═══ Information given

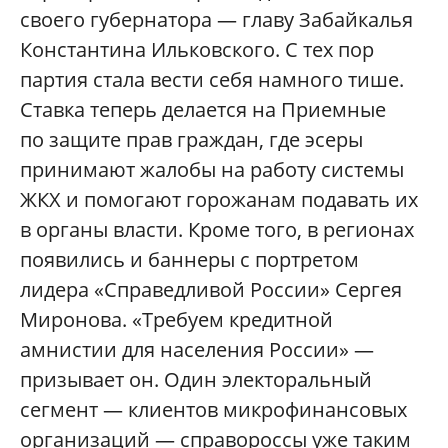
своего губернатора — главу Забайкалья
Константина Ильковского. С тех пор
партия стала вести себя намного тише.
Ставка теперь делается на Приемные
по защите прав граждан, где эсеры
принимают жалобы на работу системы
ЖКХ и помогают горожанам подавать их
в органы власти. Кроме того, в регионах
появились и баннеры с портретом
лидера «Справедливой России» Сергея
Миронова. «Требуем кредитной
амнистии для населения России» —
призывает он. Один электоральный
сегмент — клиентов микрофинансовых
организаций — справороссы уже таким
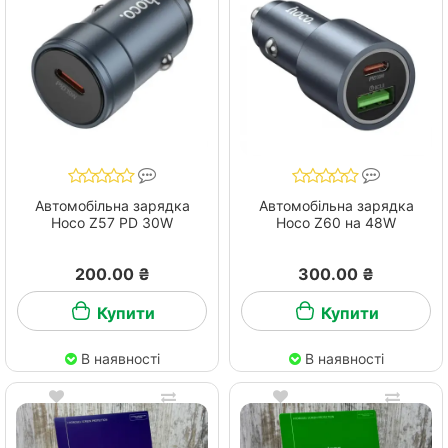
Автомобільна зарядка
Автомобільна зарядка
Hoco Z57 PD 30W
Hoco Z60 на 48W
200.00 ₴
300.00 ₴
Купити
Купити
В наявності
В наявності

══════

Brief
Lay out every line of text from the records above as a Markdown table with the columns Row and Text line, numbering the rows and skipping any blank lines. Leave the pictures out of the answer.

Answer below
| Row | Text line |
|---|---|
| 1 | своего губернатора — главу Забайкалья |
| 2 | Константина Ильковского. С тех пор |
| 3 | партия стала вести себя намного тише. |
| 4 | Ставка теперь делается на Приемные |
| 5 | по защите прав граждан, где эсеры |
| 6 | принимают жалобы на работу системы |
| 7 | ЖКХ и помогают горожанам подавать их |
| 8 | в органы власти. Кроме того, в регионах |
| 9 | появились и баннеры с портретом |
| 10 | лидера «Справедливой России» Сергея |
| 11 | Миронова. «Требуем кредитной |
| 12 | амнистии для населения России» — |
| 13 | призывает он. Один электоральный |
| 14 | сегмент — клиентов микрофинансовых |
| 15 | организаций — справороссы уже таким |
| 16 | Автомобільна зарядка |
| 17 | Автомобільна зарядка |
| 18 | Hoco Z57 PD 30W |
| 19 | Hoco Z60 на 48W |
| 20 | 200.00 ₴ |
| 21 | 300.00 ₴ |
| 22 | Купити |
| 23 | Купити |
| 24 | В наявності |
| 25 | В наявності |